[Begin SOURCE PASSAGE]

Using initial budgetary information from the subcommittees, the Computer Planning Board searched for overlaps between areas and attempted to identify possible forms of cost-cutting to generate a realistic budget. Annual cost comparisons for each component of the computer enhancement budget in FY90 dollars are summarized in the table on the following page.

  Current Minimum/Intermediate Enhancement Full Plan
Electronic Studios 0.4 0.9 1.2
Personal Computing Environment 0.1 0.5 0.8
Shared Computer Resources 0.6 0.7 1.0
Staff (All Categories) 0.1 1.0 1.5
Networking 0.3 0.3 0.3
Administrative Computing 0.3 1.1 1.3
Total 1.8 4.5 6.1

Table 1. Budget Enhancement in Millions of FY90 Dollars

The first column represents the current expenditures not reflected in the FY90 spending base of about $4.1 million. In a no-growth scenario, we would expect this amount, $1.8 million annually, to be the minimum amount above the base needed to prevent rapid deterioration of existing facilities. This budget would permit none of the initiatives proposed in this plan.

The third column represents the full incremental cost of the plan as we have proposed it. These figures are the product of careful deliberations of every conceivable strategy for economizing. Notice that we show no "up-front" costs. These have been handled by amortizing them over the lifetimes of the items--an approach that permits the university to achieve the goals outlined here either by borrowing from the endowment or phasing in items. We did not consider any cost recovery methods other than grants and contracts.

The middle column represents a more limited program that would still enhance the quality of computing on this campus. To reach these levels, we would substantially cut the budgets for electronic studio and equipment for faculty and staff, reducing the rate at which we could implement the plan and eliminating some of the higher-priced equipment. The largest cut in this budget is to the support staff. A staff at this level would seriously limit the rate at which faculty and students could incorporate computing, although the situation would still be improved over the current one.

Summary of Recommendations

The Computer Planning Board recommends that the university adopt the full plan indicated in Table 1 in order to upgrade the educational and research usage of computer systems, making Rice a leader in educational computer use and competitive in research computing with the best schools. Implementation of these goals can be achieved by phasing in various components over the next five years. While the total budget enhancement is large, the impact on Rice University as a quality institution for teaching, research, and administrative systems would be significant. At the full plan funding level, Rice would become competitive with other national research universities in terms of our total investment in information and computing systems. If this level of funding proves to be impossible, the intermediate plan is the minimum necesary to achieve even partially the goals set forth for campus computing.

In summary, we propose an initiative to build electronic studios for all students, an initiative to enhance faculty and staff productivity by providing support for personal and research computing resources, and an initiative to provide adequate infrastructure for education and research staff, for networking, and for administrative computing.


REPORT OF THE SUBCOMMITTEE ON EDUCATIONAL COMPUTING

[...]

Recommendations

Rice University should

  • Develop and implement the network and electronic studio concepts in the seven schools.

  • Provide an introduction to computers and basic software that would enable a student to begin working with an electronic studio.

  • Offer high quality courses in important new and expanding subdisciplines that use computing as a principal method.

  • Provide a system of coherently ordered computing courses that teach those computing techniques needed in subject area courses.

[End SOURCE PASSAGE]
[Begin RAW RECORDS]

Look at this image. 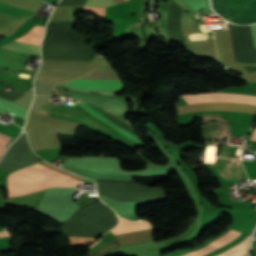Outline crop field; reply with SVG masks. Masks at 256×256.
<instances>
[{
	"label": "crop field",
	"mask_w": 256,
	"mask_h": 256,
	"mask_svg": "<svg viewBox=\"0 0 256 256\" xmlns=\"http://www.w3.org/2000/svg\"><path fill=\"white\" fill-rule=\"evenodd\" d=\"M213 9L229 21L240 24L256 23V0L228 6L227 0H211Z\"/></svg>",
	"instance_id": "obj_1"
},
{
	"label": "crop field",
	"mask_w": 256,
	"mask_h": 256,
	"mask_svg": "<svg viewBox=\"0 0 256 256\" xmlns=\"http://www.w3.org/2000/svg\"><path fill=\"white\" fill-rule=\"evenodd\" d=\"M83 78L120 79L115 70H93ZM71 82L95 83V84H122L121 80L76 79ZM81 83H66L71 86L90 89H122L123 85H95Z\"/></svg>",
	"instance_id": "obj_2"
},
{
	"label": "crop field",
	"mask_w": 256,
	"mask_h": 256,
	"mask_svg": "<svg viewBox=\"0 0 256 256\" xmlns=\"http://www.w3.org/2000/svg\"><path fill=\"white\" fill-rule=\"evenodd\" d=\"M183 98L187 104L196 102H242L256 105V96L242 95V94H227V93H214L205 95H184Z\"/></svg>",
	"instance_id": "obj_3"
},
{
	"label": "crop field",
	"mask_w": 256,
	"mask_h": 256,
	"mask_svg": "<svg viewBox=\"0 0 256 256\" xmlns=\"http://www.w3.org/2000/svg\"><path fill=\"white\" fill-rule=\"evenodd\" d=\"M25 55H32L0 48V65H4L16 70H21ZM38 56V55H33Z\"/></svg>",
	"instance_id": "obj_4"
},
{
	"label": "crop field",
	"mask_w": 256,
	"mask_h": 256,
	"mask_svg": "<svg viewBox=\"0 0 256 256\" xmlns=\"http://www.w3.org/2000/svg\"><path fill=\"white\" fill-rule=\"evenodd\" d=\"M237 236H239V235L226 232L222 236H220L218 239H216L215 241H213V242H211V243H209V244H207L203 247H200V248L192 250L188 253H185L181 256H201V255H204L208 252H211L213 250H216V249L224 246L226 243L233 240Z\"/></svg>",
	"instance_id": "obj_5"
},
{
	"label": "crop field",
	"mask_w": 256,
	"mask_h": 256,
	"mask_svg": "<svg viewBox=\"0 0 256 256\" xmlns=\"http://www.w3.org/2000/svg\"><path fill=\"white\" fill-rule=\"evenodd\" d=\"M78 103V101H76ZM87 104V103H86ZM85 103L81 102L79 103V105L86 110L88 113H90L91 115L95 116L96 118H98L99 120H101L102 122H104L105 124H107L108 126H110L111 128H113L114 130L118 131L119 133H121L122 135L138 142L141 144V142L139 141L138 138H136L135 136L131 135L130 133H128L127 131L123 130L122 128H120L119 126L115 125L114 123H112L111 121L107 120L106 118H104L103 116L106 115L108 112H106L104 109L95 106V105H90L88 104L90 107H92L93 109H95L96 111H98L100 114H102L103 116H101L99 113H97L96 111H94L92 108H90L89 106H87Z\"/></svg>",
	"instance_id": "obj_6"
},
{
	"label": "crop field",
	"mask_w": 256,
	"mask_h": 256,
	"mask_svg": "<svg viewBox=\"0 0 256 256\" xmlns=\"http://www.w3.org/2000/svg\"><path fill=\"white\" fill-rule=\"evenodd\" d=\"M0 12L11 15V16H24L32 14L33 12L23 10L8 4H4L0 2ZM29 20L27 16L19 18L17 21L14 22L12 26H10L7 30L9 33H13L16 29H18L25 21Z\"/></svg>",
	"instance_id": "obj_7"
},
{
	"label": "crop field",
	"mask_w": 256,
	"mask_h": 256,
	"mask_svg": "<svg viewBox=\"0 0 256 256\" xmlns=\"http://www.w3.org/2000/svg\"><path fill=\"white\" fill-rule=\"evenodd\" d=\"M1 48H7V49H12V50H18V51H23V52H28V53H33V54H38L40 55L39 47L31 44H26V43H21V42H16L12 41L10 43H7Z\"/></svg>",
	"instance_id": "obj_8"
},
{
	"label": "crop field",
	"mask_w": 256,
	"mask_h": 256,
	"mask_svg": "<svg viewBox=\"0 0 256 256\" xmlns=\"http://www.w3.org/2000/svg\"><path fill=\"white\" fill-rule=\"evenodd\" d=\"M43 29H44V27L35 26L24 36L16 39V41L27 42V43H31V44H35V45L39 46Z\"/></svg>",
	"instance_id": "obj_9"
},
{
	"label": "crop field",
	"mask_w": 256,
	"mask_h": 256,
	"mask_svg": "<svg viewBox=\"0 0 256 256\" xmlns=\"http://www.w3.org/2000/svg\"><path fill=\"white\" fill-rule=\"evenodd\" d=\"M4 109L10 111L11 113H13L23 119H25L26 113L28 111L27 109H25L23 107H20L14 103H11L5 99L0 98V113H2V111Z\"/></svg>",
	"instance_id": "obj_10"
},
{
	"label": "crop field",
	"mask_w": 256,
	"mask_h": 256,
	"mask_svg": "<svg viewBox=\"0 0 256 256\" xmlns=\"http://www.w3.org/2000/svg\"><path fill=\"white\" fill-rule=\"evenodd\" d=\"M116 4L114 0H87L85 6L107 8Z\"/></svg>",
	"instance_id": "obj_11"
},
{
	"label": "crop field",
	"mask_w": 256,
	"mask_h": 256,
	"mask_svg": "<svg viewBox=\"0 0 256 256\" xmlns=\"http://www.w3.org/2000/svg\"><path fill=\"white\" fill-rule=\"evenodd\" d=\"M10 139H11V137L3 135V134L0 133V143H3V144L6 145L9 142ZM4 147H5L4 145L0 144V153L2 152ZM4 151H5V149H4ZM2 153H1V155H2Z\"/></svg>",
	"instance_id": "obj_12"
},
{
	"label": "crop field",
	"mask_w": 256,
	"mask_h": 256,
	"mask_svg": "<svg viewBox=\"0 0 256 256\" xmlns=\"http://www.w3.org/2000/svg\"><path fill=\"white\" fill-rule=\"evenodd\" d=\"M253 27V33H254V39H255V45H256V24L252 25Z\"/></svg>",
	"instance_id": "obj_13"
},
{
	"label": "crop field",
	"mask_w": 256,
	"mask_h": 256,
	"mask_svg": "<svg viewBox=\"0 0 256 256\" xmlns=\"http://www.w3.org/2000/svg\"><path fill=\"white\" fill-rule=\"evenodd\" d=\"M45 1H47L48 3H50L52 5H55L58 0H45Z\"/></svg>",
	"instance_id": "obj_14"
},
{
	"label": "crop field",
	"mask_w": 256,
	"mask_h": 256,
	"mask_svg": "<svg viewBox=\"0 0 256 256\" xmlns=\"http://www.w3.org/2000/svg\"><path fill=\"white\" fill-rule=\"evenodd\" d=\"M251 140H256V128H255V131L253 132V135L251 137Z\"/></svg>",
	"instance_id": "obj_15"
},
{
	"label": "crop field",
	"mask_w": 256,
	"mask_h": 256,
	"mask_svg": "<svg viewBox=\"0 0 256 256\" xmlns=\"http://www.w3.org/2000/svg\"><path fill=\"white\" fill-rule=\"evenodd\" d=\"M5 236H9L6 232L5 233H0V237H5Z\"/></svg>",
	"instance_id": "obj_16"
},
{
	"label": "crop field",
	"mask_w": 256,
	"mask_h": 256,
	"mask_svg": "<svg viewBox=\"0 0 256 256\" xmlns=\"http://www.w3.org/2000/svg\"><path fill=\"white\" fill-rule=\"evenodd\" d=\"M104 204V203H103ZM105 205V204H104ZM106 206V205H105ZM107 207V206H106ZM108 208V207H107ZM109 209V208H108Z\"/></svg>",
	"instance_id": "obj_17"
},
{
	"label": "crop field",
	"mask_w": 256,
	"mask_h": 256,
	"mask_svg": "<svg viewBox=\"0 0 256 256\" xmlns=\"http://www.w3.org/2000/svg\"><path fill=\"white\" fill-rule=\"evenodd\" d=\"M126 1V0H125Z\"/></svg>",
	"instance_id": "obj_18"
}]
</instances>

[End RAW RECORDS]

THE REQUEST:
Answer each item in a few words, using the campus computing plan passage.
(a) About how large is the FY90 spending base?
(b) In the more limited middle-column program, which budget takes the largest cut?
(c) Over what period can the plan's components be phased in?

FULL SOLUTION:
(a) About $4.1 million.
(b) The support staff budget.
(c) Over the next five years.